Let me first state my question as succinctly as I can and then add a few qualifying comments.

What repetition has as its correlate the maximum difference?

1. I was not sure if this question fit under the category of hegemony. The question is something that really interests me in that I would like to know about the (ontological) nature of change, its conditions of possibility, the formal expressions it assumes, etc. I was thinking of this question after last class when we were discussing how symbolic change happens through a specific process of iteration and repetition. It seems that in historically-linguistically different circumstances a signifiers iterability suggests the possibility for a repetition that may cause the signification as such to "slide" or glissage away from a hateful usage to a more "benevolent" one or something like that [deluca talks about this with "black" in Jamaica following Hall, Butler talks about "queer" and such things. So this seems like a key thing for rhetoricians to think through. If we agree that the structure of language as such is that iteration forces repetition w/ chance for difference, what kind of difference are we talking about?
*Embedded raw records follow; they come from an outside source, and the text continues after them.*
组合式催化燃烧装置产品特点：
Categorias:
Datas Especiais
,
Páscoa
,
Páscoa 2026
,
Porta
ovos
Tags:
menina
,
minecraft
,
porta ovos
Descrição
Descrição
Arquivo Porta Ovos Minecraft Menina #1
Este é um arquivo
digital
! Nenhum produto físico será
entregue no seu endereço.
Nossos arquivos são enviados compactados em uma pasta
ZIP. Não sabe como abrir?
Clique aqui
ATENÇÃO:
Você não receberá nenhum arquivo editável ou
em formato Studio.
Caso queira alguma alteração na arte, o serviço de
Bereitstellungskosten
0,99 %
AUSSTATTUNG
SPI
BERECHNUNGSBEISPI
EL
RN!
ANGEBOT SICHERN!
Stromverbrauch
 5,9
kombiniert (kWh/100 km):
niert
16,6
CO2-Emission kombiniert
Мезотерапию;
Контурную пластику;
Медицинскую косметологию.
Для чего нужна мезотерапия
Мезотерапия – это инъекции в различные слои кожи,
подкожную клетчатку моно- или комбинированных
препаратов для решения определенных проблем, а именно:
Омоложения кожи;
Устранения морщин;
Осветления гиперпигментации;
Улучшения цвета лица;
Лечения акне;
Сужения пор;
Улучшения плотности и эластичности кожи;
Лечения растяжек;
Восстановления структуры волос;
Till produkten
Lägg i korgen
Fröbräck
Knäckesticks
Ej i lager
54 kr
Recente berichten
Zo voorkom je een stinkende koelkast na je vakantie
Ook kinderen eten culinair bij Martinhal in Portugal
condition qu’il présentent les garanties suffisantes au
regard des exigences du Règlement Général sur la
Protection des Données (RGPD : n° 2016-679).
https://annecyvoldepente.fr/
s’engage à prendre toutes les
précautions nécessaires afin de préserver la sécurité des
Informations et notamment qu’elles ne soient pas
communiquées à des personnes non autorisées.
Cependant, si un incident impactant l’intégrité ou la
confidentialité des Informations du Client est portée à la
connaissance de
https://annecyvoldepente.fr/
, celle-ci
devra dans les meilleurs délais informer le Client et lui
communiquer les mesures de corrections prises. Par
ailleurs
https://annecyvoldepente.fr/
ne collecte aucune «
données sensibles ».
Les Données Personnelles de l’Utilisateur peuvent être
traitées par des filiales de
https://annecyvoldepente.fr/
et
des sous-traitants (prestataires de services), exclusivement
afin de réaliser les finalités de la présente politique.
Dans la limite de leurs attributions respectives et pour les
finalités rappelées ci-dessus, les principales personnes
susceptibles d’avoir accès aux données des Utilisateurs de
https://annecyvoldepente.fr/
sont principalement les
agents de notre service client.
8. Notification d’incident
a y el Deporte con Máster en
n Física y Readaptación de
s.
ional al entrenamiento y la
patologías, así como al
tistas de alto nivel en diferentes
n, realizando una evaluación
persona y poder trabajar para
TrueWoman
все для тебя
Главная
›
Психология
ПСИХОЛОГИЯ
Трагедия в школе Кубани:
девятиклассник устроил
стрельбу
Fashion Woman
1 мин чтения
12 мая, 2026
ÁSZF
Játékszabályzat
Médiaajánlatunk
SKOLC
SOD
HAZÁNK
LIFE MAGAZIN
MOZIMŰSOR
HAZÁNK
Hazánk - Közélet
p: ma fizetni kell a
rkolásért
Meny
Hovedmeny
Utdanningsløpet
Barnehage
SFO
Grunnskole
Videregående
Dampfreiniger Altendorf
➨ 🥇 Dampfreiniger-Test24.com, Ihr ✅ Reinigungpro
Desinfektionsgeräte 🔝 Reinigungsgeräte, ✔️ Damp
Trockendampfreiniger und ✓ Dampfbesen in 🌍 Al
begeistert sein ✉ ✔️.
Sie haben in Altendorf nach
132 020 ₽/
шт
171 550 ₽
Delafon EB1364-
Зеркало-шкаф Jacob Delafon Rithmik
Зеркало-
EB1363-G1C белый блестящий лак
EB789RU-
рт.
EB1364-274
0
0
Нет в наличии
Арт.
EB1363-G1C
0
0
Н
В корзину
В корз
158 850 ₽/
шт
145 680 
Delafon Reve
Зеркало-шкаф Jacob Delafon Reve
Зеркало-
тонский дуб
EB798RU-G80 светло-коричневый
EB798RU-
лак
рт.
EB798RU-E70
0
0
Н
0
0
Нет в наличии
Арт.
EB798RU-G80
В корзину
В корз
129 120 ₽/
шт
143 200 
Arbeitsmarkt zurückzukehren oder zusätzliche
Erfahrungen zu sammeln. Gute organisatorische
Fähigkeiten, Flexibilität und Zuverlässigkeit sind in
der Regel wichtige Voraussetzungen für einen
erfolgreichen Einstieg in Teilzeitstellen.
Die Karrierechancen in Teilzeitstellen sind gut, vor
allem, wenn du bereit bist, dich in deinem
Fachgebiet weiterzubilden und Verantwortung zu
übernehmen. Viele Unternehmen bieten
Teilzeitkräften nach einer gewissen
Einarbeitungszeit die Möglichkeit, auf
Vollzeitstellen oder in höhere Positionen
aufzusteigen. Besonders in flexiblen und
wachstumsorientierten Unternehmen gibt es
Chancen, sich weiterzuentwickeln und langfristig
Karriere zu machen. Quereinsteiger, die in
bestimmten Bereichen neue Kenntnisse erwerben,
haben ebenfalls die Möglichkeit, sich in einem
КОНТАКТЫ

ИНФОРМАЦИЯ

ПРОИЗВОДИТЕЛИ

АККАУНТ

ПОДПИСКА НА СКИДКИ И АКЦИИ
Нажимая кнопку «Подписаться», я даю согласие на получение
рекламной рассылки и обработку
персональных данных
Is it just that things can mean differently? No doubt, this must be significant because for one thing to mean otherwise an entire chain of signifiers must also shift along with that one thing. ---still! Saussure says this happens only by accident, yes? if that then are we ultimately theorists of accident? surely we are not talking about self-identical subjects strategizing about how a word could change its meaning, or are we?---

2. There must be different kinds of difference, kinds we cannot imagine. I like this (derridean inspired from Brian Lain) example (iteration):

Follow this procedure to see maximum difference:
1. Look at the words below
2. Look away
3. Look at the word again

--Cellar Door--

The word has changed, why? The word has changed again. Each iteration must include within itself the maximum quantity for difference. So is it that the most precise repetition has as its correlate the maximum amount of difference? Some ways this makes sense: as difference in kind--bergson/deleuze/happy here--the word may only differ, truly differ, in its difference from itself not from another word or a thing from another thing for that matter. So this then is about potential rather than possible. There are any number of possible differences like cello door or cellar dook or cellar doors or anything, but the maximum potential for difference must be within and from the word itself, yes?

3. I guess I'm wondering how the butler stuff fits in with my thoughts about difference in kind rather than difference in type.